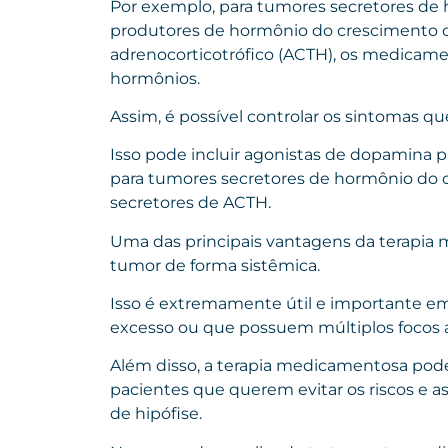
Por exemplo, para tumores secretores de
produtores de hormônio do crescimento 
adrenocorticotrófico (ACTH), os medicam
hormônios.
Assim, é possível controlar os sintomas q
Isso pode incluir agonistas de dopamina 
para tumores secretores de hormônio do c
secretores de ACTH.
Uma das principais vantagens da terapia 
tumor de forma sistêmica.
Isso é extremamente útil e importante 
excesso ou que possuem múltiplos focos a
Além disso, a terapia medicamentosa pod
pacientes que querem evitar os riscos e a
de hipófise.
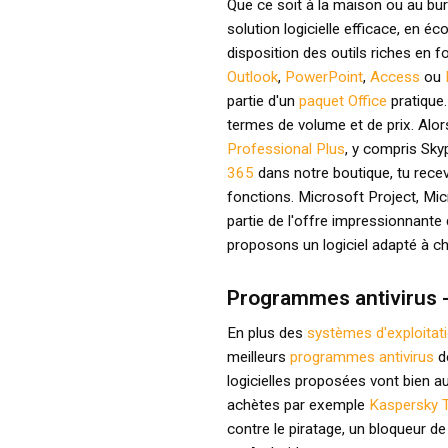
Que ce soit à la maison ou au bure
solution logicielle efficace, en é
disposition des outils riches en fo
Outlook
,
PowerPoint
,
Access
ou
partie d'un
paquet Office
pratique
termes de volume et de prix. Alor
Professional Plus
, y compris Sky
365
dans notre boutique, tu recev
fonctions. Microsoft Project, Mi
partie de l'offre impressionnant
proposons un logiciel adapté à c
Programmes antivirus -
En plus des
systèmes d'exploita
meilleurs
programmes antivirus
d
logicielles proposées vont bien au-
achètes par exemple
Kaspersky T
contre le piratage, un bloqueur d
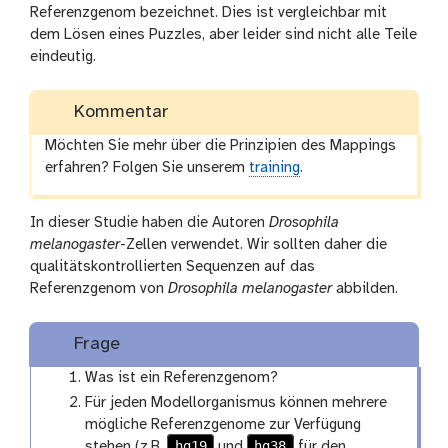
Referenzgenom bezeichnet. Dies ist vergleichbar mit
dem Lösen eines Puzzles, aber leider sind nicht alle Teile
eindeutig.
Kommentar
Möchten Sie mehr über die Prinzipien des Mappings
erfahren? Folgen Sie unserem
training
.
In dieser Studie haben die Autoren
Drosophila
melanogaster
-Zellen verwendet. Wir sollten daher die
qualitätskontrollierten Sequenzen auf das
Referenzgenom von
Drosophila melanogaster
abbilden.
Frage
Was ist ein Referenzgenom?
Für jeden Modellorganismus können mehrere
mögliche Referenzgenome zur Verfügung
hg19
hg38
stehen (z.B.
und
für den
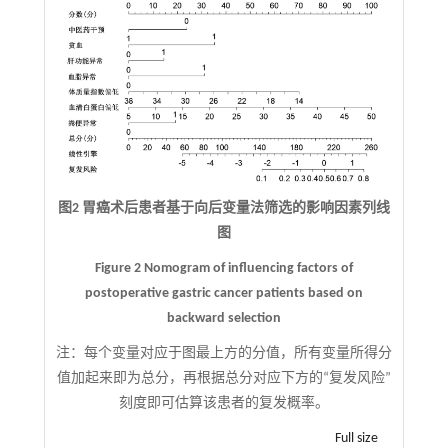
图2 胃癌术后患者基于向后变量法筛选的影响因素列线
图
Figure 2 Nomogram of influencing factors of
postoperative gastric cancer patients based on
backward selection
注：
每个变量对应于图最上方的分值，所有变量所得分
值加起来即为总分，再根据总分对应下方的“复发风险”
刻度即可估算该患者的复发概率。
Full size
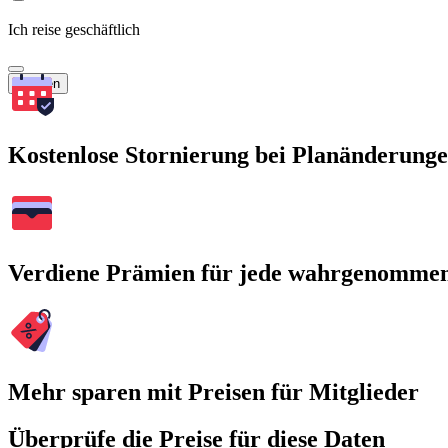
Ich reise geschäftlich
Suchen
Kostenlose Stornierung bei Planänderung
Verdiene Prämien für jede wahrgenomme
Mehr sparen mit Preisen für Mitglieder
Überprüfe die Preise für diese Daten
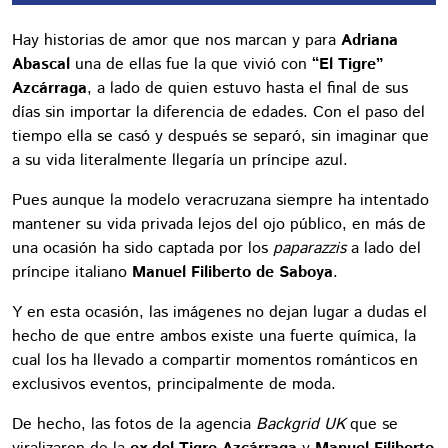
Hay historias de amor que nos marcan y para
Adriana
Abascal
una de ellas fue la que vivió con
“El Tigre”
Azcárraga
, a lado de quien estuvo hasta el final de sus
días sin importar la diferencia de edades. Con el paso del
tiempo ella se casó y después se separó, sin imaginar que
a su vida literalmente llegaría un príncipe azul.
Pues aunque la modelo veracruzana siempre ha intentado
mantener su vida privada lejos del ojo público, en más de
una ocasión ha sido captada por los
paparazzis
a lado del
príncipe italiano
Manuel Filiberto de Saboya
.
Y en esta ocasión, las imágenes no dejan lugar a dudas el
hecho de que entre ambos existe una fuerte química, la
cual los ha llevado a compartir momentos románticos en
exclusivos eventos, principalmente de moda.
De hecho, las fotos de la agencia
Backgrid UK
que se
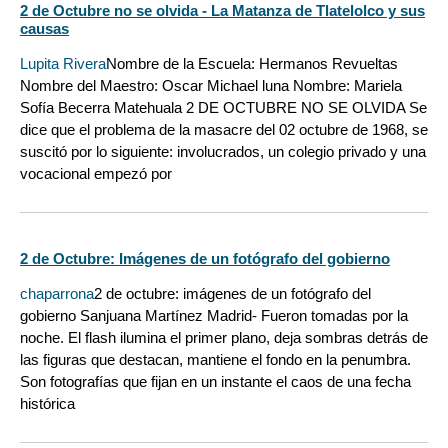
2 de Octubre no se olvida - La Matanza de Tlatelolco y sus
causas
Lupita Rivera
Nombre de la Escuela: Hermanos Revueltas
Nombre del Maestro: Oscar Michael luna Nombre: Mariela
Sofía Becerra Matehuala 2 DE OCTUBRE NO SE OLVIDA Se
dice que el problema de la masacre del 02 octubre de 1968, se
suscitó por lo siguiente: involucrados, un colegio privado y una
vocacional empezó por
2 de Octubre: Imágenes de un fotógrafo del gobierno
chaparrona
2 de octubre: imágenes de un fotógrafo del
gobierno Sanjuana Martínez Madrid- Fueron tomadas por la
noche. El flash ilumina el primer plano, deja sombras detrás de
las figuras que destacan, mantiene el fondo en la penumbra.
Son fotografías que fijan en un instante el caos de una fecha
histórica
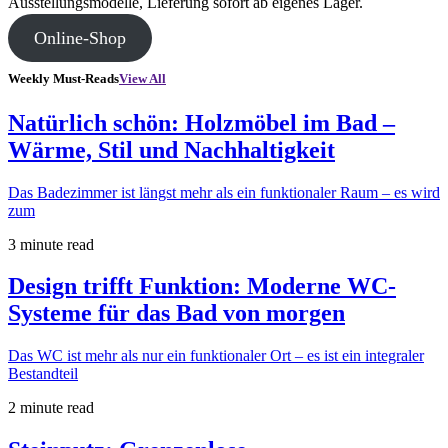
Ausstellungsmodelle, Lieferung sofort ab eigenes Lager.
Online-Shop
Weekly Must-Reads
View All
Natürlich schön: Holzmöbel im Bad –
Wärme, Stil und Nachhaltigkeit
Das Badezimmer ist längst mehr als ein funktionaler Raum – es wird
zum
3 minute read
Design trifft Funktion: Moderne WC-
Systeme für das Bad von morgen
Das WC ist mehr als nur ein funktionaler Ort – es ist ein integraler
Bestandteil
2 minute read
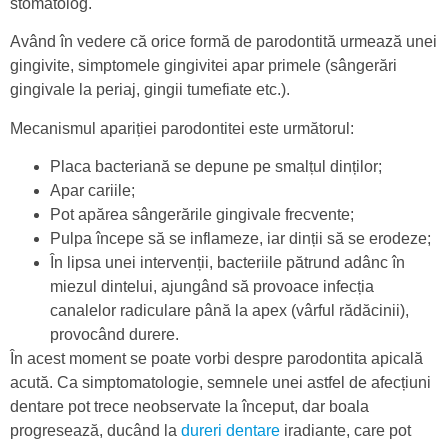
stomatolog.
Având în vedere că orice formă de parodontită urmează unei
gingivite, simptomele gingivitei apar primele (sângerări
gingivale la periaj, gingii tumefiate etc.).
Mecanismul apariției parodontitei este următorul:
Placa bacteriană se depune pe smalțul dinților;
Apar cariile;
Pot apărea sângerările gingivale frecvente;
Pulpa începe să se inflameze, iar dinții să se erodeze;
În lipsa unei intervenții, bacteriile pătrund adânc în
miezul dintelui, ajungând să provoace infecția
canalelor radiculare până la apex (vârful rădăcinii),
provocând durere.
În acest moment se poate vorbi despre parodontita apicală
acută. Ca simptomatologie, semnele unei astfel de afecțiuni
dentare pot trece neobservate la început, dar boala
progresează, ducând la
dureri dentare
iradiante, care pot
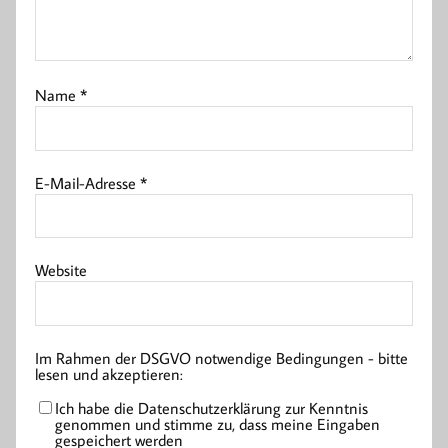
Name
*
E-Mail-Adresse
*
Website
Im Rahmen der DSGVO notwendige Bedingungen - bitte
lesen und akzeptieren:
Ich habe die Datenschutzerklärung zur Kenntnis
genommen und stimme zu, dass meine Eingaben
gespeichert werden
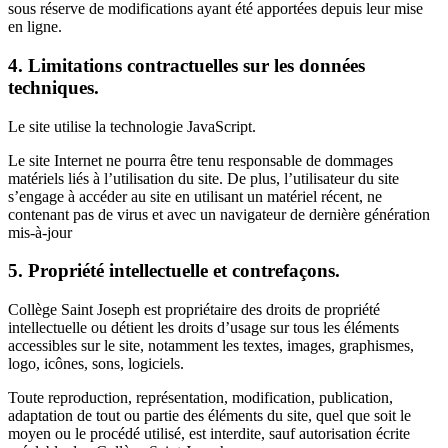
sous réserve de modifications ayant été apportées depuis leur mise
en ligne.
4. Limitations contractuelles sur les données
techniques.
Le site utilise la technologie JavaScript.
Le site Internet ne pourra être tenu responsable de dommages
matériels liés à l’utilisation du site. De plus, l’utilisateur du site
s’engage à accéder au site en utilisant un matériel récent, ne
contenant pas de virus et avec un navigateur de dernière génération
mis-à-jour
5. Propriété intellectuelle et contrefaçons.
Collège Saint Joseph est propriétaire des droits de propriété
intellectuelle ou détient les droits d’usage sur tous les éléments
accessibles sur le site, notamment les textes, images, graphismes,
logo, icônes, sons, logiciels.
Toute reproduction, représentation, modification, publication,
adaptation de tout ou partie des éléments du site, quel que soit le
moyen ou le procédé utilisé, est interdite, sauf autorisation écrite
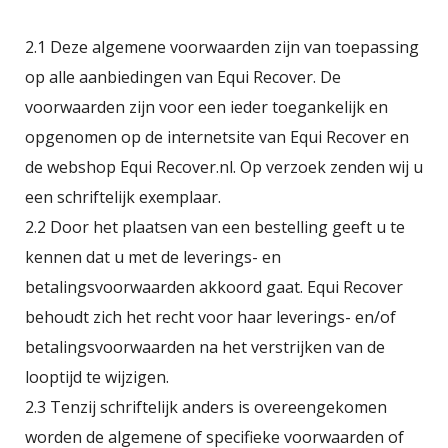
2.1 Deze algemene voorwaarden zijn van toepassing
op alle aanbiedingen van Equi Recover. De
voorwaarden zijn voor een ieder toegankelijk en
opgenomen op de internetsite van Equi Recover en
de webshop Equi Recover.nl. Op verzoek zenden wij u
een schriftelijk exemplaar.
2.2 Door het plaatsen van een bestelling geeft u te
kennen dat u met de leverings- en
betalingsvoorwaarden akkoord gaat. Equi Recover
behoudt zich het recht voor haar leverings- en/of
betalingsvoorwaarden na het verstrijken van de
looptijd te wijzigen.
2.3 Tenzij schriftelijk anders is overeengekomen
worden de algemene of specifieke voorwaarden of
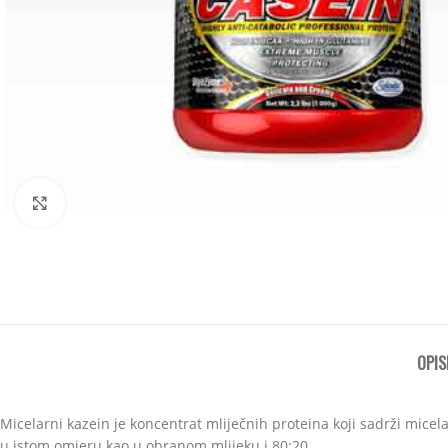
Click to enlarge
OPIS
Micelarni kazein je koncentrat mliječnih proteina koji sadrži micela
u istom omjeru kao u obranom mlijeku i 80:20.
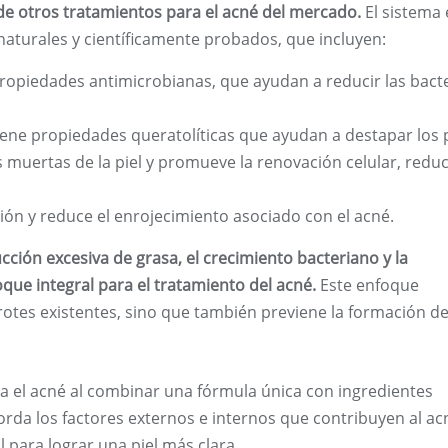
de otros tratamientos para el acné del mercado.
El sistema 
aturales y científicamente probados, que incluyen:
ropiedades antimicrobianas, que ayudan a reducir las bact
tiene propiedades queratolíticas que ayudan a destapar los 
las muertas de la piel y promueve la renovación celular, redu
ción y reduce el enrojecimiento asociado con el acné.
cción excesiva de grasa, el crecimiento bacteriano y la
que integral para el tratamiento del acné.
Este enfoque
brotes existentes, sino que también previene la formación d
ra el acné al combinar una fórmula única con ingredientes
orda los factores externos e internos que contribuyen al ac
l para lograr una piel más clara.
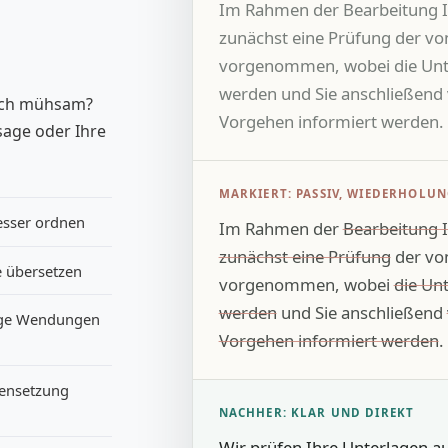
Im Rahmen der Bearbeitung I
zunächst eine Prüfung der v
vorgenommen, wobei die Unter
werden und Sie anschließend 
 sich mühsam?
Vorgehen informiert werden.
sage oder Ihre
MARKIERT: PASSIV, WIEDERHOL
esser ordnen
Im Rahmen der
Bearbeitung I
zunächst eine Prüfung
der vo
e übersetzen
vorgenommen, wobei
die Unt
werden
und Sie anschließend
rige Wendungen
Vorgehen informiert werden
.
ensetzung
NACHHER: KLAR UND DIREKT
Wir prüfen Ihre Unterlagen au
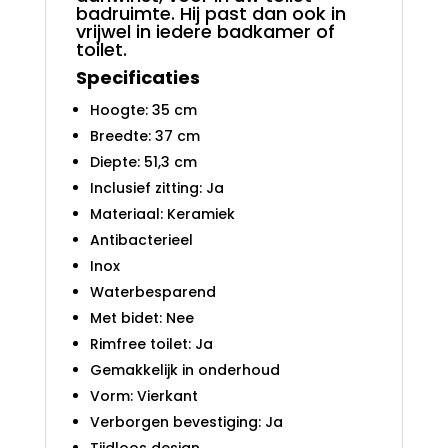
badruimte. Hij past dan ook in
vrijwel in iedere badkamer of
toilet.
Specificaties
Hoogte: 35 cm
Breedte: 37 cm
Diepte: 51,3 cm
Inclusief zitting: Ja
Materiaal: Keramiek
Antibacterieel
Inox
Waterbesparend
Met bidet: Nee
Rimfree toilet: Ja
Gemakkelijk in onderhoud
Vorm: Vierkant
Verborgen bevestiging: Ja
Tijdloos design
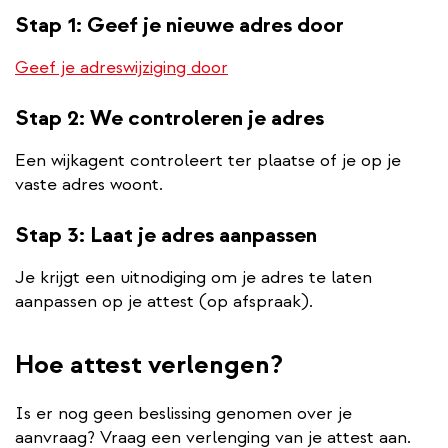
Stap 1: Geef je nieuwe adres door
Geef je adreswijziging door
Stap 2: We controleren je adres
Een wijkagent controleert ter plaatse of je op je
vaste adres woont.
Stap 3: Laat je adres aanpassen
Je krijgt een uitnodiging om je adres te laten
aanpassen op je attest (op afspraak).
Hoe attest verlengen?
Is er nog geen beslissing genomen over je
aanvraag? Vraag een verlenging van je attest aan.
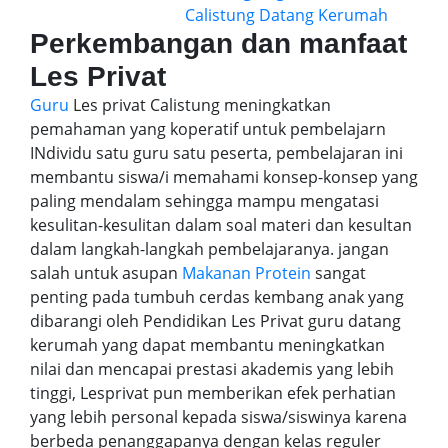
Perkembangan dan manfaat
Les Privat
Guru
Les privat Calistung meningkatkan
pemahaman yang koperatif untuk pembelajarn
INdividu satu guru satu peserta, pembelajaran ini
membantu siswa/i memahami konsep-konsep yang
paling mendalam sehingga mampu mengatasi
kesulitan-kesulitan dalam soal materi dan kesultan
dalam langkah-langkah pembelajaranya. jangan
salah untuk asupan
Makanan Protein
sangat
penting pada tumbuh cerdas kembang anak yang
dibarangi oleh Pendidikan Les Privat guru datang
kerumah yang dapat membantu meningkatkan
nilai dan mencapai prestasi akademis yang lebih
tinggi, Lesprivat pun memberikan efek perhatian
yang lebih personal kepada siswa/siswinya karena
berbeda penanggapanya dengan kelas reguler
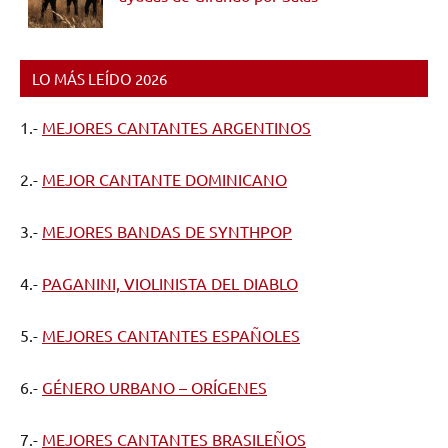
LO MÁS LEÍDO 2026
1.-
MEJORES CANTANTES ARGENTINOS
2.-
MEJOR CANTANTE DOMINICANO
3.-
MEJORES BANDAS DE SYNTHPOP
4.-
PAGANINI, VIOLINISTA DEL DIABLO
5.-
MEJORES CANTANTES ESPAÑOLES
6.-
GÉNERO URBANO – ORÍGENES
7.-
MEJORES CANTANTES BRASILEÑOS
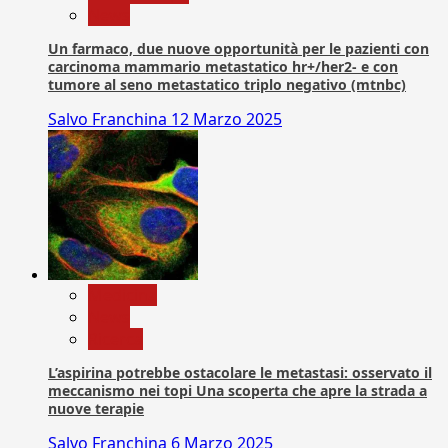
News
Un farmaco, due nuove opportunità per le pazienti con
carcinoma mammario metastatico hr+/her2- e con
tumore al seno metastatico triplo negativo (mtnbc)
Salvo Franchina
12 Marzo 2025
Medicina
News
Ricerca
L’aspirina potrebbe ostacolare le metastasi: osservato il
meccanismo nei topi Una scoperta che apre la strada a
nuove terapie
Salvo Franchina
6 Marzo 2025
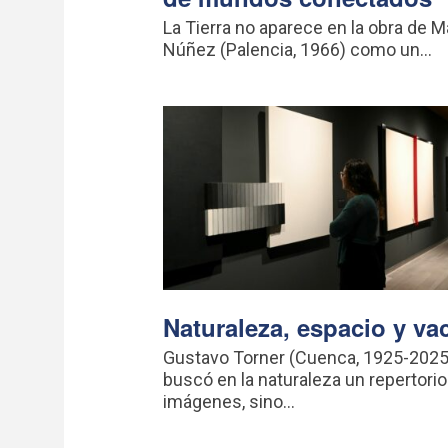
La Tierra no aparece en la obra de M
Núñez (Palencia, 1966) como un...
Naturaleza, espacio y va
Gustavo Torner (Cuenca, 1925-2025
buscó en la naturaleza un repertorio
imágenes, sino...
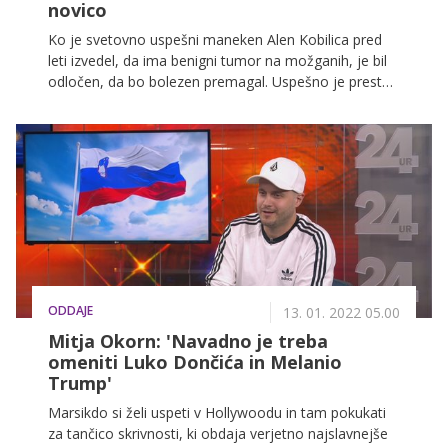
novico
Ko je svetovno uspešni maneken Alen Kobilica pred
leti izvedel, da ima benigni tumor na možganih, je bil
odločen, da bo bolezen premagal. Uspešno je prestal
operativni poseg, približno dva tedna pozneje pa je
sledil šok: njegov vid je začel zelo hitro pešati in v le
nekaj dneh je v celoti pošel. Zdravniki so rekli, da gre
najverjetneje za spremembo pritiska v ovojnici in da
se bo vid sčasoma povrnil. Vse od takrat Alen čaka
dan, ko bo spet lahko videl svet okrog sebe, svojo
partnerico in sinka Vala. Prepričan je, da se bo to slej
ko prej zgodilo in da je slepota zgolj trenutno stanje.
Vmesni čas je posvetil družini, športu ter pomoči
slepim in slabovidnim. Preverite, kako mu lahko pri
ODDAJE
tem pomagate tudi vi!
13. 01. 2022 05.00
Mitja Okorn: 'Navadno je treba
omeniti Luko Dončića in Melanio
Trump'
Marsikdo si želi uspeti v Hollywoodu in tam pokukati
za tančico skrivnosti, ki obdaja verjetno najslavnejše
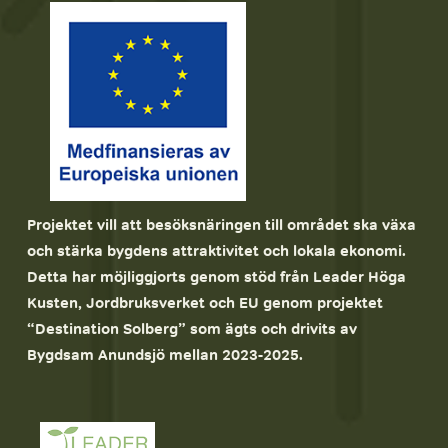
Projektet vill att besöksnäringen till området ska växa 
och stärka bygdens attraktivitet och lokala ekonomi. 
Detta har möjliggjorts genom stöd från Leader Höga 
Kusten, Jordbruksverket och EU genom projektet 
“Destination Solberg” som ägts och drivits av 
Bygdsam Anundsjö mellan 2023-2025.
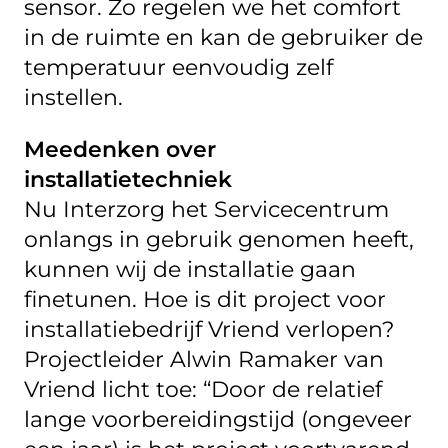
sensor. Zo regelen we het comfort
in de ruimte en kan de gebruiker de
temperatuur eenvoudig zelf
instellen.
Meedenken over
installatietechniek
Nu Interzorg het Servicecentrum
onlangs in gebruik genomen heeft,
kunnen wij de installatie gaan
finetunen. Hoe is dit project voor
installatiebedrijf Vriend verlopen?
Projectleider Alwin Ramaker van
Vriend licht toe: “Door de relatief
lange voorbereidingstijd (ongeveer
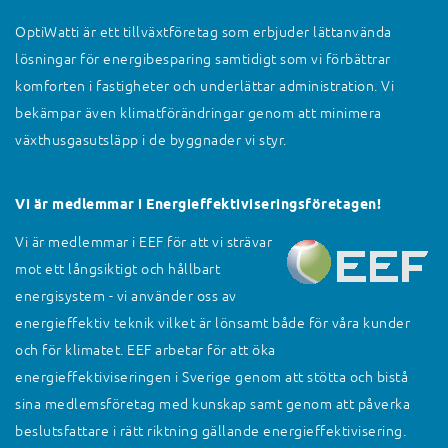
OptiWatti är ett tillväxtföretag som erbjuder lättanvända
lösningar för energibesparing samtidigt som vi förbättrar
komforten i fastigheter och underlättar administration. Vi
bekämpar även klimatförändringar genom att minimera
växthusgasutsläpp i de byggnader vi styr.
Vi är medlemmar i Energieffektiviseringsföretagen!
Vi är medlemmar i EEF för att vi strävar
mot ett långsiktigt och hållbart
energisystem - vi använder oss av
energieffektiv teknik vilket är lönsamt både för våra kunder
och för klimatet. EEF arbetar för att öka
energieffektiviseringen i Sverige genom att stötta och bistå
sina medlemsföretag med kunskap samt genom att påverka
beslutsfattare i rätt riktning gällande energieffektivisering.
-=-=-
=== About this task ===
Each line from the first line of the data above through the one containing "secretores de ACTH." must be set down exactly; the pictures must not be.

=== Solution to this exercise ===
Por exemplo, para tumores secretores de
produtores de hormônio do crescimento 
adrenocorticotrófico (ACTH), os medicam
hormônios.
Assim, é possível controlar os sintomas q
Isso pode incluir agonistas de dopamina 
para tumores secretores de hormônio do c
secretores de ACTH.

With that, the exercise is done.